Forum Moderators: bakedjake
The server has been rebooted, apache, mysql and php have all been reinstalled clean, yet the (new) apache log fills up with segfaults from children, and the mysql tables show constant index errors.
Could it be a hardware issue (and how to confirm it?), or is there an obvious other software component to check-out? The server is only 18 months old and in a colo. After a bumpy 9 months start (seemed to be config issue with mysql) it has run faultlessly, now this.
I seem to be watching my site going down the toilet.
Can anyone draw a direct connection between the /var partition fill and the current experience of segfaults?
In any case, every table was checked and/or repaired *before* bringing the site back up, for the very reason that you mentioned.
I am now far more familiar with mysql repair options than any sane person has any right to be.
But it might be easier to do a clean OS install. Sounds like you have recent practice reloading your software and data. ;)
As for the OS reinstall, I agree, but have to wait for my colo hosts as I do not have a static IP, nor enough experience to launch into it myself.
I still have a lingering feeling that there is some obvious component to checkout.
PS checking the apache error-log shows 8 hours up before the first child segfault, almost exact each of 3 times.
Do you keep a swap file in /var?
The only time I've seen ps crash has been if there's a kernel issue, or the CPU is overheating
Hardware or software?, that is the question.
Unfortunately, now that I need a fast response from my colo host I`m not getting it, so thanks for the responses here.
One thing you might try is doing an rpm verify to check for random corruption.
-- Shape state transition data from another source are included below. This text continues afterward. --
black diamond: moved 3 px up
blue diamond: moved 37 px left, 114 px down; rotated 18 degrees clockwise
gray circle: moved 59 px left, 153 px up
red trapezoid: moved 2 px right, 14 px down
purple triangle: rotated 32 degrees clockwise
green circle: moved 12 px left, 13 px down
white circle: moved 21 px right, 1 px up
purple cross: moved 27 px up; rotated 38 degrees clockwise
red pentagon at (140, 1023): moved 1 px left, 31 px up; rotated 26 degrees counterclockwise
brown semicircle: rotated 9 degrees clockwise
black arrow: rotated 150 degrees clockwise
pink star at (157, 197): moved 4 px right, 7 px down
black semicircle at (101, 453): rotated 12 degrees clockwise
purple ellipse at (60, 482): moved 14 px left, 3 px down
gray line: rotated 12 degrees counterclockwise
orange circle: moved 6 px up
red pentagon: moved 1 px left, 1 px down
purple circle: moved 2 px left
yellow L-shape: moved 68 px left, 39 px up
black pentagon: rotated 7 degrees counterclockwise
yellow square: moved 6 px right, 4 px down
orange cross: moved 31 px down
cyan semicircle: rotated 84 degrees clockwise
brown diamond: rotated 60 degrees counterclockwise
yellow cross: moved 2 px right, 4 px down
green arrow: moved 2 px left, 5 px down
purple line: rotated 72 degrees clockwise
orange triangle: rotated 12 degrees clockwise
It's unlikely to find anything in /var, but if some system library is corrupted it should turn up.
Personally I'd try the strace. If there's some consistent file or library being accessed before the segv it will show up.
One thing you might try is doing an rpm verify
rpm -Vaearlier this morning with no obvious suspects. He also mailed me that he will get to the colo on Thurs and upgrade the OS (hurrah!).
After much research, my prime suspect is the rh8 apache-prefork-mpm/php combo, which php themselves state is not to be used in a production environment [uk.php.net]. Since restarting apache seemed to give 8 hours grace (shades of Windows, huh?) I did an
apachectl gracefulbut this did not help much:
[Wed Dec 08 02:14:56 2004] [notice] Graceful restart requested, doing restart
...
[Wed Dec 08 02:14:58 2004] [notice] Apache/2.0.40 (Red Hat Linux) configured -- resuming normal operations
[Wed Dec 08 02:55:04 2004] [notice] child pid 1995 exit signal Segmentation fault (11)
Once again, the responses from yourselves have helped enormously, so thank you. With little sleep, no food, no isp-response and a Google PR [checkpagerank.com] for the site of 0, I was getting mighty desperate (desparate?).
Lance (the main man from the ISP) is at the colo and using memchecker from a CD to test the memory (2 x 512k sticks of Crucial-supplied ECC memory). Sure enough, it is failing - at ~912 MB! One stick bad, one OK. The memory is under guarantee, so that`s OK, but, 18 months of hell to find out...
One question to ask: the mem-checker reported that the ECC was switched off. This could be just because of the testing routine, but does anyone know of a linux util to report ECC status?